16.08.2021 Interessa-me particularmente o símbolo
I
Na imagem, um
grupo de homens parece ter sido escolhido ao acaso para uma tarefa que exige
a maior simbologia; excepto dois; ou três. Um, ocupa o centro, seleccionado
pelo seu olhar sobranceiro, leva-nos a crer pela posição ser o líder da pequena
esquadra de propaganda. Por cima, à direita, talvez o mais jovem do grupo, que
parece receber ainda indicações de postura, mostra-nos um rosto de alguém que
certamente morrerá por uma ideia (pela chefia) – o soldado ideal para
ter à mão ou o símbolo ideal para ter à mão. No vídeo disponibilizado pela Al Jazeera, este nosso amigo é o único
que enverga um telemóvel, onde sob critérios de olhar ocidental, parece fazer
qualquer coisa parecido a um live.
Atarantados,
assustados, incrédulos, os seus companheiros acompanham a mesma identificação
que o cenário inerte. O triunfo medieval dos “estudantes de teologia”

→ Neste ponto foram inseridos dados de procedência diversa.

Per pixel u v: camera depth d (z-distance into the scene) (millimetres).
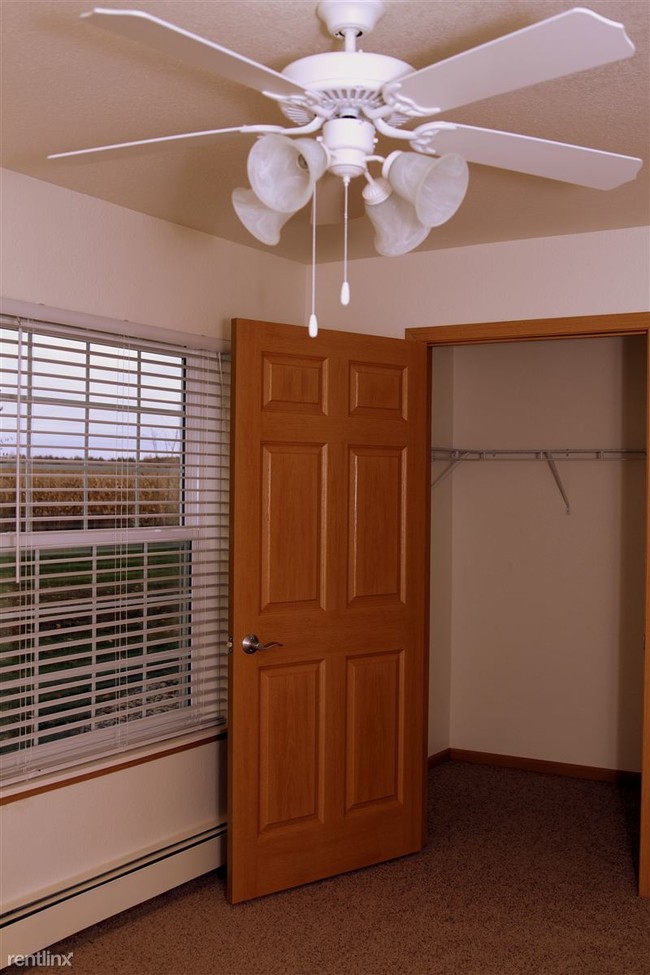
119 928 3070
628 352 4730
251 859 3277
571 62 1468
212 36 1929
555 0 1763
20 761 2881
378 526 3576
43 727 3006
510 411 5000
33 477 2932
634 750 4688
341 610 3477
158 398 3410
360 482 3523
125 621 3197
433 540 4922
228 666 3266
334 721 3463
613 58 1451
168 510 3453
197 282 3504
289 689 3371
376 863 3604
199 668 3543
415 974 2783
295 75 1713
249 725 3270
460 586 5105
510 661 4973
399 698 3658
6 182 2791
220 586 3625
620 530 4734
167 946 2941
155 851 3234
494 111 2326
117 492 3230
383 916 3170
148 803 3271
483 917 3166
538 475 4922
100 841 3082
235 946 2945
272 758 3330
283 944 2963
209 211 3244
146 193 3033
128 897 3117
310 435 3398
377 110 1734
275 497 3320
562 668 4848
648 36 1901
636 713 4684
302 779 3402
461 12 1813
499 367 5031
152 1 1781
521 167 1969
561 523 4863
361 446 3531
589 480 4801
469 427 5113
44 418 2881
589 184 2066
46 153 2650
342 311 3996
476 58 1462
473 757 5066
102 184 2939
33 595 2902
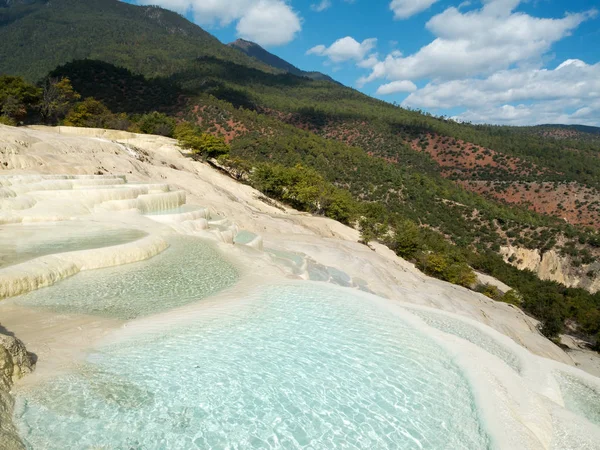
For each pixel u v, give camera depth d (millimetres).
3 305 16047
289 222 51281
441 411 12375
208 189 48156
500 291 73625
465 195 145250
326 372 13742
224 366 13383
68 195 28219
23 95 69062
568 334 65500
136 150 49438
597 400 17281
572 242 113750
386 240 69500
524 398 14484
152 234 26625
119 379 11977
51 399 10586
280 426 10789
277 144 156125
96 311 16781
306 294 21750
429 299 35438
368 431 11016
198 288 20938
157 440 9734
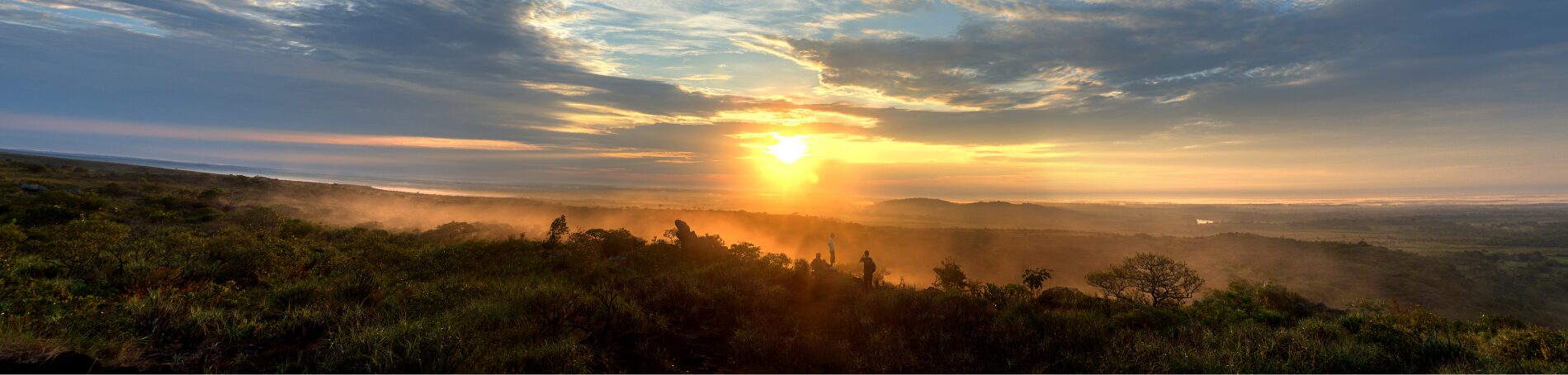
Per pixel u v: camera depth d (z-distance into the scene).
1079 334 9.97
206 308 7.66
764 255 20.19
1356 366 8.69
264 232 19.95
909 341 9.86
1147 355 8.89
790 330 10.14
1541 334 9.91
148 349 6.09
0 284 7.76
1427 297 51.97
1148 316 12.02
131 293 9.30
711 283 13.79
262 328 7.09
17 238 12.69
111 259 10.91
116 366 5.47
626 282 14.22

sobre o moderno e ainda católico (enquanto universalista) ocidente que gradualmente
vai deixando cair a sua postura evangélica.
II
Para quem nasce a
meio dos anos 80, o 11 de Setembro é o primeiro grande momento histórico (o
segundo é a peste) que pode ser observado à mesma distância no interior da
província e nas elites da capital. Esta igualdade de ponto de partida
inaugura para tantos de nós a primazia do interesse geo-político sobre o
corta-e-cose de bastidores da política nacional com sede no bairro-alto. Vinte
anos depois do 9/11, os Talibans ou melhor, o Emirado Islâmico do Afeganistão
ocupa novamente o imaginário simbólico global.
Mas é tudo uma questão
estética. Habituados que estamos à brancura bem brunida dos qamees sunita ou ao clerical
chic xiita, o neo-medieval Pachtun de inspiração militar parece
especialmente desenhado a aterrorizar-nos. E não é para menos, porque esta não é uma guerra simbólica.
III
Na imagem, há quem olhe para baixo, reverente ao momento. Há quem olhe para o regista à procura de aceitação. Há quem cultive o mais puro vazio de olhar, que denuncia o mais puro vazio existencial. A estes homens, não a outros, mas a estes, nada mais resta do que estar ali, imbuídos de uma forma de transe de insensatez que não pode ter outro nome senão vida. É esta a sua única vida possível.
IV
Na imagem, não há mulheres. Não há mulheres em qualquer imagem deste gabarito por estes lados do mundo. Nestes lados do mundo há ainda um pecaminoso bacha-bazi, particularmente estranho à vulgata islâmica comum, que acaba por acentuar o lugar de incivilidade até do corpo feminino – a mulher na sua redução utilitária. Nestes lados do mundo, aos infiéis ocidentais nada mais cabe se não inebriarem-se com o ópio, abandonando o território à sua sorte história.
V
Agora mesmo chegam imagens de afegãos agarrados a rodas de avisão prestes a descolar do Aeroporto Internacional de Cabul: eis um bom símbolo para desespero, igual a outro, vinte anos atrás: americanos a atirarem-se de torres em chamas.
VI
Na imagem, o segundo a contar da esquerda, Mullah Abdul, chamemos-lhe assim, lembrou-se no preciso momento da fotografia, do dia em que se apaixonou por Iggy Azalea, uma performer americana de segunda-categoria que conheceu num estereotipado videoclip de hip-hop que um primo lhe mostrou. Mullah Abdul foi ensinado desde muito novo a combater o seu desejo. É esse o seu papel na imagem. É esse o seu papel (individual) na sua curta vida. Combater-se. E não é muito diferente do que fazemos por cá no ocidente.